- [EXERCISE]: If a line in the records below contains the word "into", return that line.

- [Records from a dataset]:
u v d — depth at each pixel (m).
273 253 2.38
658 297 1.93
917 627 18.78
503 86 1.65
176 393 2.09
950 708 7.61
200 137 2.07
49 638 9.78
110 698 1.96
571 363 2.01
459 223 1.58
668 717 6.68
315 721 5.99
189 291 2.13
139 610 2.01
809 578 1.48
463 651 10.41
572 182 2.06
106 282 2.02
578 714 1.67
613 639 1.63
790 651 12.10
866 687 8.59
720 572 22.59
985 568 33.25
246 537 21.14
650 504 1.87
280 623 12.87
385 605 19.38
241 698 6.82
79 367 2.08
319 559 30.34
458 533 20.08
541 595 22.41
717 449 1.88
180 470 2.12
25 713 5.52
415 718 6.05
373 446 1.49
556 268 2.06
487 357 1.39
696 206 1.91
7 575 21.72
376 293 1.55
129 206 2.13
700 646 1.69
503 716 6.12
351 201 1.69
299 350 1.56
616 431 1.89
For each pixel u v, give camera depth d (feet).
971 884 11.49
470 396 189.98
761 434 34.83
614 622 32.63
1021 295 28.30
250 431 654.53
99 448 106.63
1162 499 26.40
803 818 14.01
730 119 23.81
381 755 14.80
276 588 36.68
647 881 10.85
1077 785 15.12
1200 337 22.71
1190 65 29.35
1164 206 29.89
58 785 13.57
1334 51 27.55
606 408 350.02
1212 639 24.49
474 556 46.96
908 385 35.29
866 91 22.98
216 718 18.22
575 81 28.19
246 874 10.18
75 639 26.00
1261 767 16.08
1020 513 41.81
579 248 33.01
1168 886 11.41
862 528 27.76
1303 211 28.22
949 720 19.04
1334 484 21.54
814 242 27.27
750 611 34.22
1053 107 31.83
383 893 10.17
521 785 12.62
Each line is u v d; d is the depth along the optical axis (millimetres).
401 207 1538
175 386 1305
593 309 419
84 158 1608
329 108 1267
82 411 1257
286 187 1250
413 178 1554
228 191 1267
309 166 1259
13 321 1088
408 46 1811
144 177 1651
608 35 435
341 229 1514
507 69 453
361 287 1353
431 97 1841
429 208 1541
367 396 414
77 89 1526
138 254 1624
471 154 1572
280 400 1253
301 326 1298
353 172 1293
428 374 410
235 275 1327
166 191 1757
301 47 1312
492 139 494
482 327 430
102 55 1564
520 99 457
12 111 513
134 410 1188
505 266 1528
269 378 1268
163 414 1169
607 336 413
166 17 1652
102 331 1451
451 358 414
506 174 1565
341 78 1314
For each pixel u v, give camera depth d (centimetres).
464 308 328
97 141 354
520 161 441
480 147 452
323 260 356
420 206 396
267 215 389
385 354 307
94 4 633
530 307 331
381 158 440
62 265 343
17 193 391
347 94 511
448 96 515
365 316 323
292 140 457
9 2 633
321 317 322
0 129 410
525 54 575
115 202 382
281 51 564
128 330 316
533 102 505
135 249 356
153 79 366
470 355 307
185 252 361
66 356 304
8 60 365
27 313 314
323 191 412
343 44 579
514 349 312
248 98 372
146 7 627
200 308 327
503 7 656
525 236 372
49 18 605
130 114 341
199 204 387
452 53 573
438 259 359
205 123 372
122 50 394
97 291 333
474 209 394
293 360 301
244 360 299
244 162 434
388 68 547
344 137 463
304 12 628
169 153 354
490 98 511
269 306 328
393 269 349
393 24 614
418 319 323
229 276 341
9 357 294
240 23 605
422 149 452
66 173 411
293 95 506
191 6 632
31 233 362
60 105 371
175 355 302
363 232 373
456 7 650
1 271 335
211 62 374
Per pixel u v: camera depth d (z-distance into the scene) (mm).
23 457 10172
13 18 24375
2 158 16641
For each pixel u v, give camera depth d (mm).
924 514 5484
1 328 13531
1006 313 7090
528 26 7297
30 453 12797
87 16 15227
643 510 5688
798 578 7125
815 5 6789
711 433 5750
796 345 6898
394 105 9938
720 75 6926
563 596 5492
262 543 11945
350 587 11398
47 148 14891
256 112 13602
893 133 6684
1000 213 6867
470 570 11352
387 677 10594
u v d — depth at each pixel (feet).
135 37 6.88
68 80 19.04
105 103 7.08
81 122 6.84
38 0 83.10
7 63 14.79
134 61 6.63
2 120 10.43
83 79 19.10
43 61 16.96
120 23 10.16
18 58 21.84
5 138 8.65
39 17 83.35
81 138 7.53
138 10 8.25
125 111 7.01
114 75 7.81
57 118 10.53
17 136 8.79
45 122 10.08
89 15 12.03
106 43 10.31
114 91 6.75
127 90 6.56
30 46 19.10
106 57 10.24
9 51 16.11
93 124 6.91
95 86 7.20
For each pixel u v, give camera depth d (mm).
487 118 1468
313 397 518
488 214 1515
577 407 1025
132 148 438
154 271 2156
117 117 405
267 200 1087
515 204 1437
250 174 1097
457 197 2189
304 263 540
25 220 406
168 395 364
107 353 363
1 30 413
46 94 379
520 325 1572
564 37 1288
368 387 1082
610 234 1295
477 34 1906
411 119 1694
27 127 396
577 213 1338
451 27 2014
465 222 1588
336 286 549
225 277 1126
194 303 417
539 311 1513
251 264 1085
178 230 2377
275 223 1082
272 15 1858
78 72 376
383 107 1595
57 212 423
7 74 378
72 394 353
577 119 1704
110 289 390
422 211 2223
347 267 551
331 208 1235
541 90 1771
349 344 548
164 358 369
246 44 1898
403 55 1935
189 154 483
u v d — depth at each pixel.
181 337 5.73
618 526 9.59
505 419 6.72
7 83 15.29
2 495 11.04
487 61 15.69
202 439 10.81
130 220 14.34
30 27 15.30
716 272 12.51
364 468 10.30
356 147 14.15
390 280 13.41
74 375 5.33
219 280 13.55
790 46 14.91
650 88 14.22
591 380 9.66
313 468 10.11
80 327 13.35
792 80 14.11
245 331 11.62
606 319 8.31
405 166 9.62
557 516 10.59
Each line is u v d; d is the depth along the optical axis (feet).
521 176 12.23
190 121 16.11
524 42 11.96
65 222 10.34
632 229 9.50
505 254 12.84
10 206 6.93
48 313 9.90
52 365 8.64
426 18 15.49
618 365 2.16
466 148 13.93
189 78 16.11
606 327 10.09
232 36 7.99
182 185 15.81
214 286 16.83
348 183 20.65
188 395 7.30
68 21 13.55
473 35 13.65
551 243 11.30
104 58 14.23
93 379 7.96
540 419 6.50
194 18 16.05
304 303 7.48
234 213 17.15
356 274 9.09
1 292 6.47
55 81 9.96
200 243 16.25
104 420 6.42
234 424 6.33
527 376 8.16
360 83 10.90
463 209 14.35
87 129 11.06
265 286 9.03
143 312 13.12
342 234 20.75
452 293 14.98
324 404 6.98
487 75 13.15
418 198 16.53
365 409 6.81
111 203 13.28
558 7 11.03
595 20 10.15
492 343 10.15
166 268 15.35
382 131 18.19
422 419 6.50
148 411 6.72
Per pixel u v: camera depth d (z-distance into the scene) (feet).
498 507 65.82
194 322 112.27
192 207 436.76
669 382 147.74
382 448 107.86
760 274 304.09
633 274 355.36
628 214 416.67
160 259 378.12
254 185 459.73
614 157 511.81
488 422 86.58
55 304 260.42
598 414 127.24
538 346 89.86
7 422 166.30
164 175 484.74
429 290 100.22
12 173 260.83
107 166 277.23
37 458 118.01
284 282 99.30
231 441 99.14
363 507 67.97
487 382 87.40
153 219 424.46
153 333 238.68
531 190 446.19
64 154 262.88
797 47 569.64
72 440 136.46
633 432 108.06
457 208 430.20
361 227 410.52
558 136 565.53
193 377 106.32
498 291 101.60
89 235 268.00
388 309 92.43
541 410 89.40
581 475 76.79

- [TASK RESPONSE]:
Per pixel u v: camera depth d (z-distance into the scene) (mm).
Per pixel u v: camera depth d (z-distance into the scene) (feet).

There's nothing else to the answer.